Find every line in the material below that contains the string "highlights" and copy each of those lines. Case counts.

# RAW RECORDS:
╭──

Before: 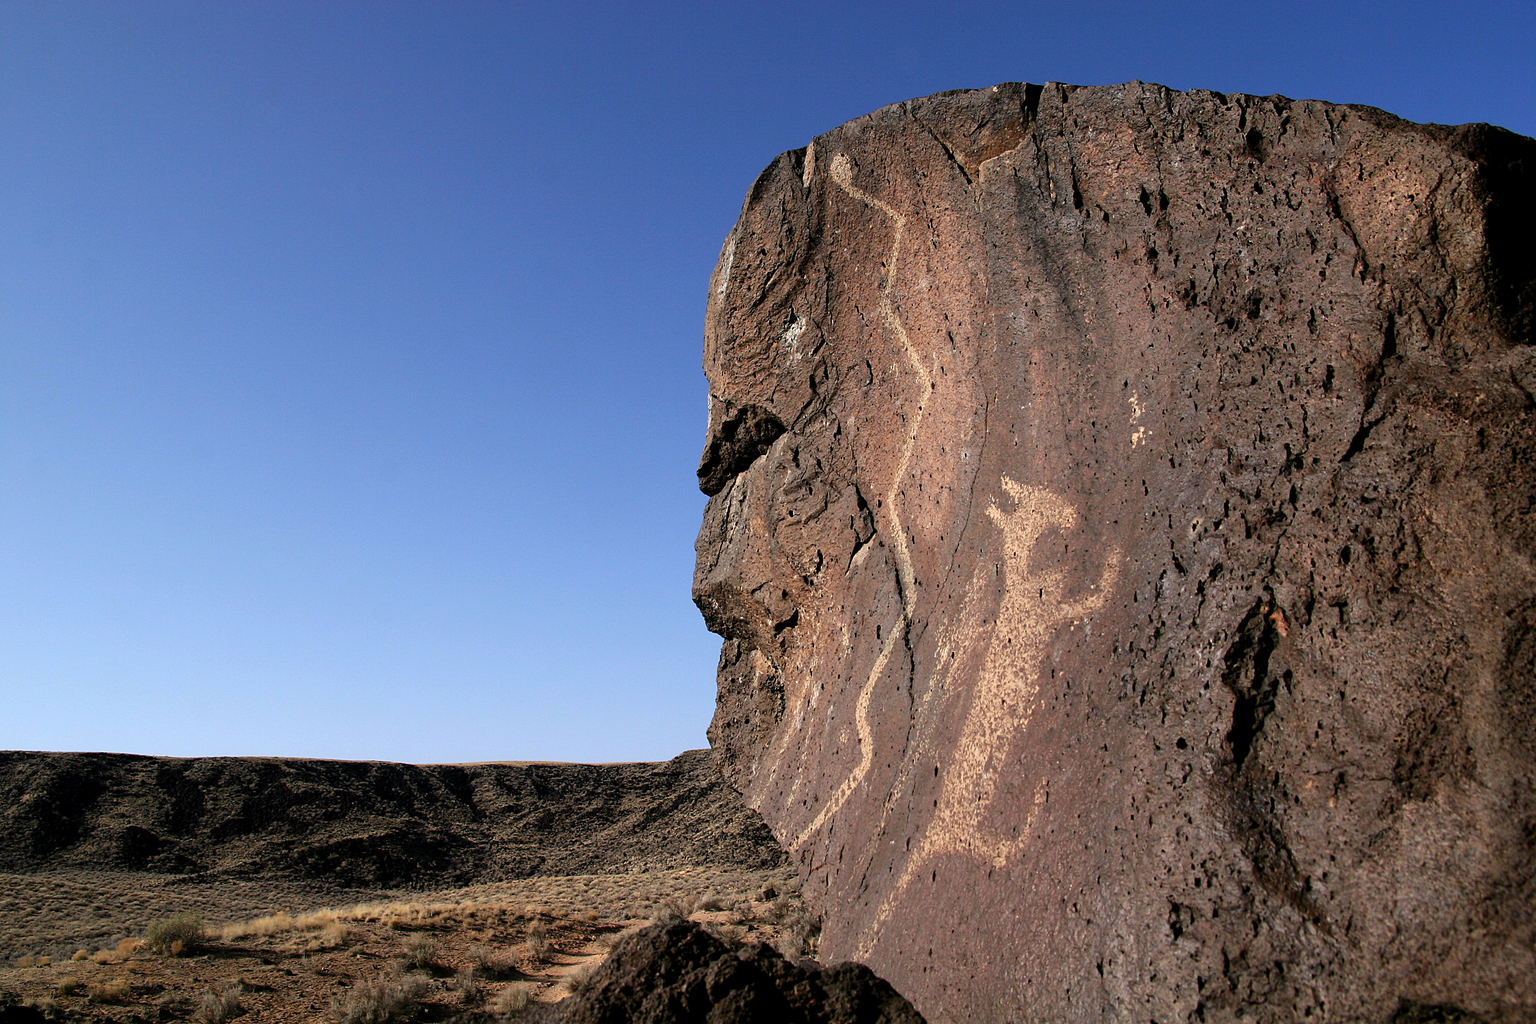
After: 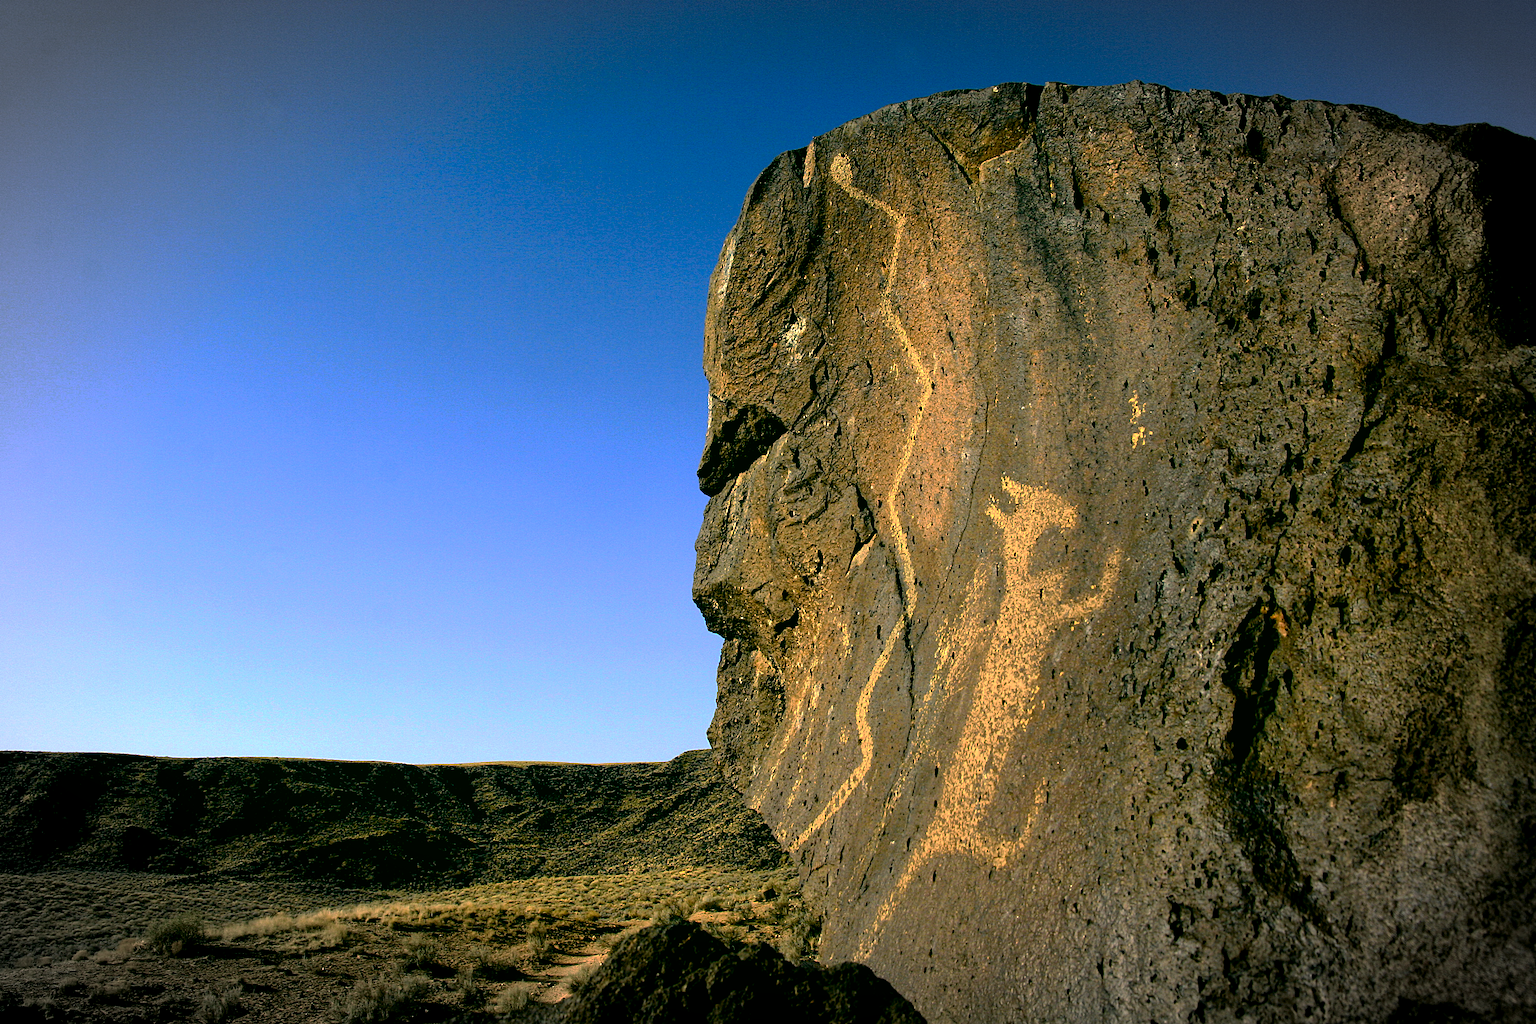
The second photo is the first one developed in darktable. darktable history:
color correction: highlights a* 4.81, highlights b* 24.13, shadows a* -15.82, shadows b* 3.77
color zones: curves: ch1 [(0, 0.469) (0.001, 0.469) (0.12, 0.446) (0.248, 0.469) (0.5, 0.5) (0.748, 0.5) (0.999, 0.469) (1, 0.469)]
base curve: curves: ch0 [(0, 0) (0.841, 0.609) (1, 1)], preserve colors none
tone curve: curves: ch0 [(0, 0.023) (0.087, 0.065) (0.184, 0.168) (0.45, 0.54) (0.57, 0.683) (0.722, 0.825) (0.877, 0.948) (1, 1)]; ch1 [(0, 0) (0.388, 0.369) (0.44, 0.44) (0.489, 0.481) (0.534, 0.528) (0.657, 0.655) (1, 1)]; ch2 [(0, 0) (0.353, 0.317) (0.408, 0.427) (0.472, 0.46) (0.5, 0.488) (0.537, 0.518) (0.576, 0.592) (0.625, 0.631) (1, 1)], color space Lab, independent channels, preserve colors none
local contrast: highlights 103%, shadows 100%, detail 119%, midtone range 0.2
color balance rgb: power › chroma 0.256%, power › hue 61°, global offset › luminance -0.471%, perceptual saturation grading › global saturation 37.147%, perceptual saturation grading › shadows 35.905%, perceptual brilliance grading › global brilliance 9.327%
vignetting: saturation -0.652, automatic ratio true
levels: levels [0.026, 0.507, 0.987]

╰──
╭──

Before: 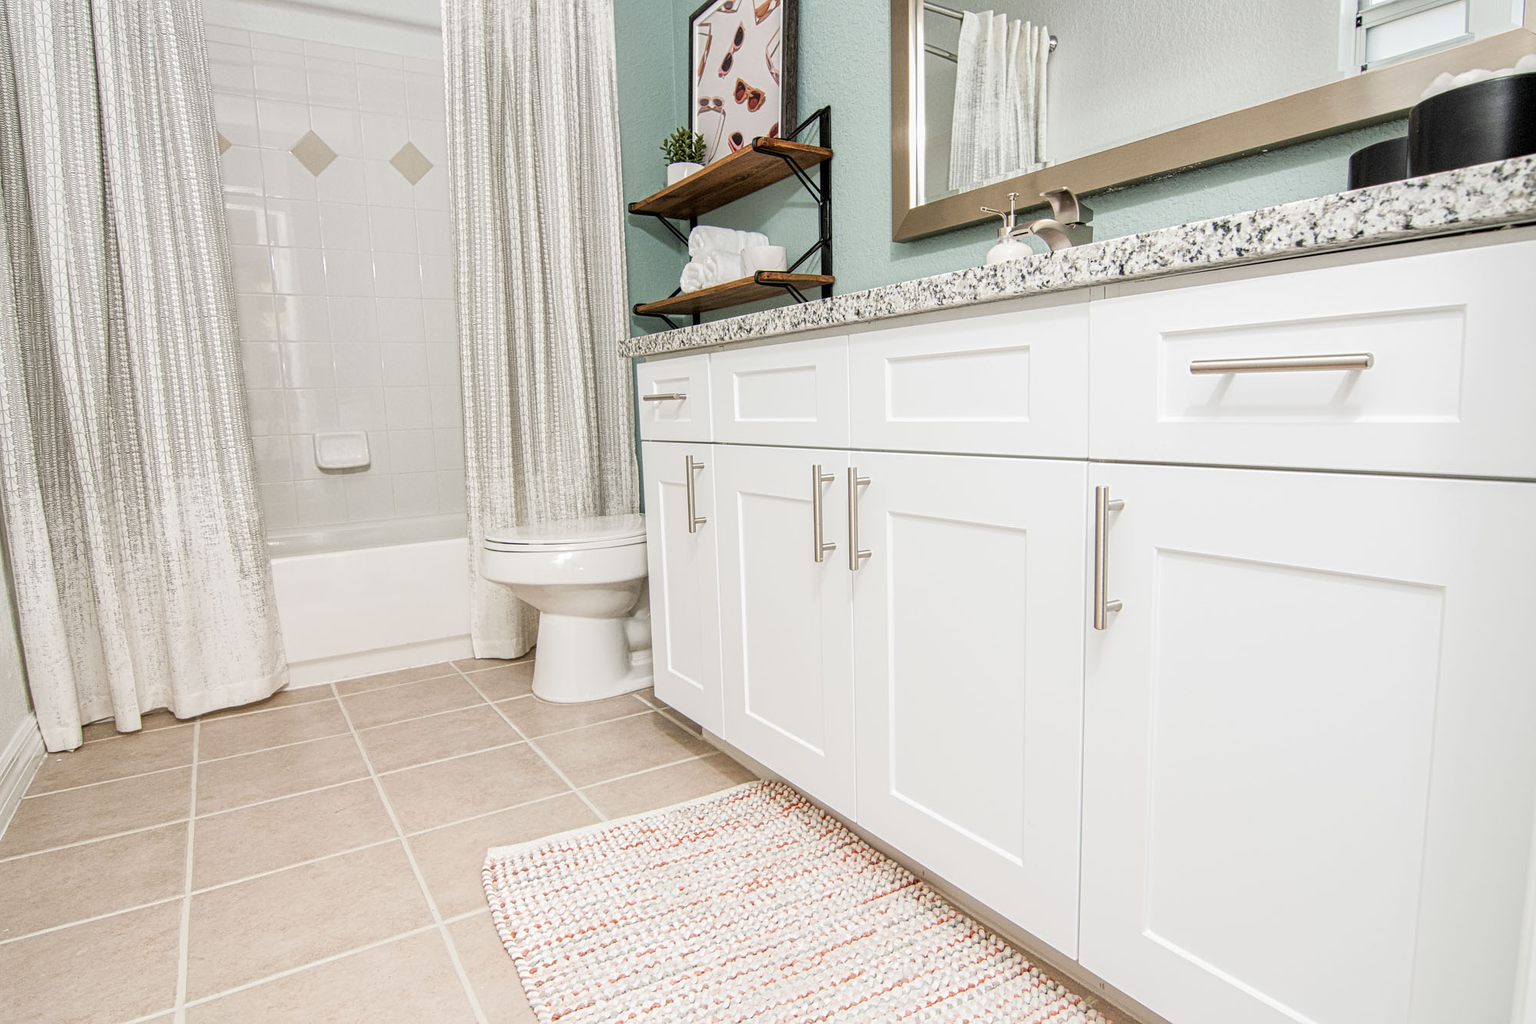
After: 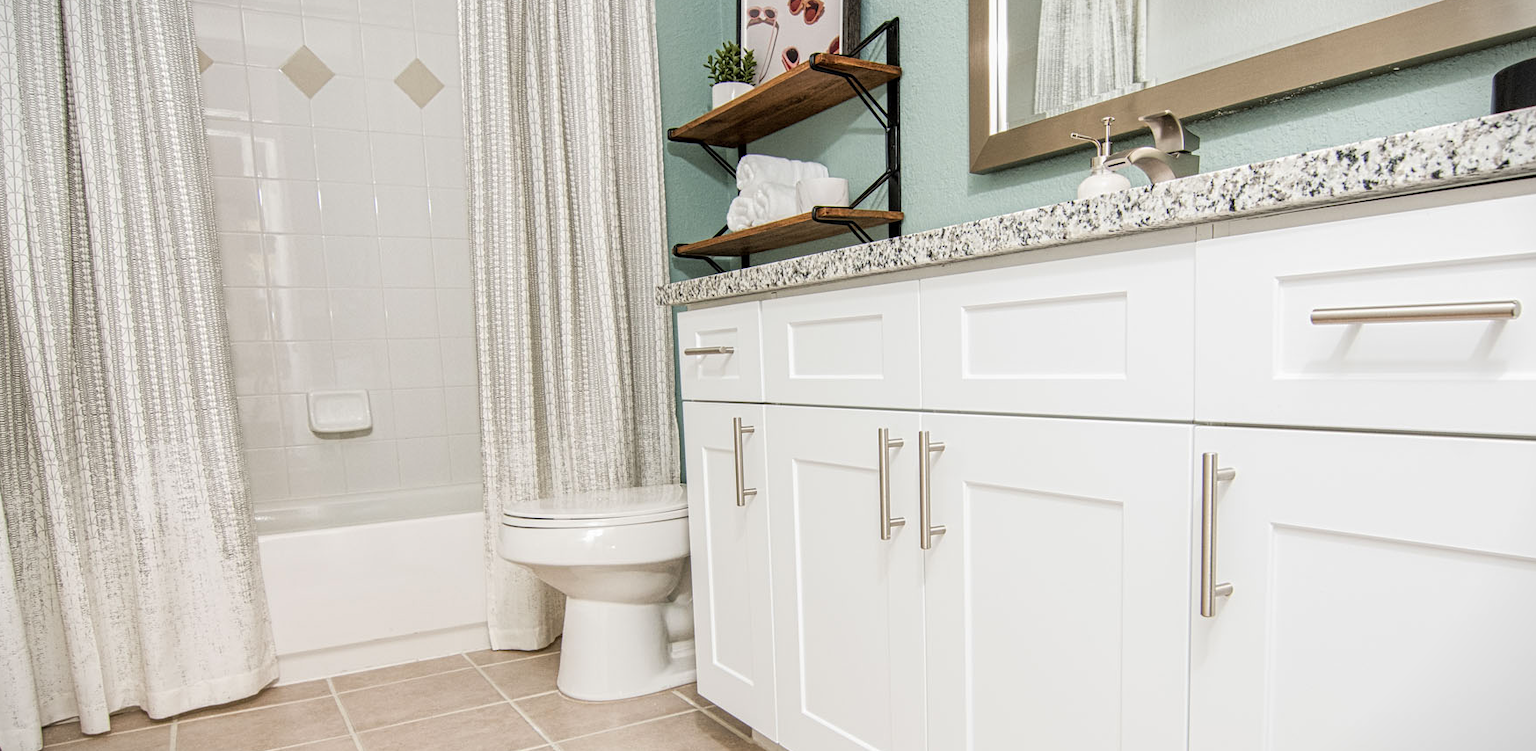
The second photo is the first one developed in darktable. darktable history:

╰──

# REPLY TO THE EXERCISE:
color correction: highlights a* 4.81, highlights b* 24.13, shadows a* -15.82, shadows b* 3.77
local contrast: highlights 103%, shadows 100%, detail 119%, midtone range 0.2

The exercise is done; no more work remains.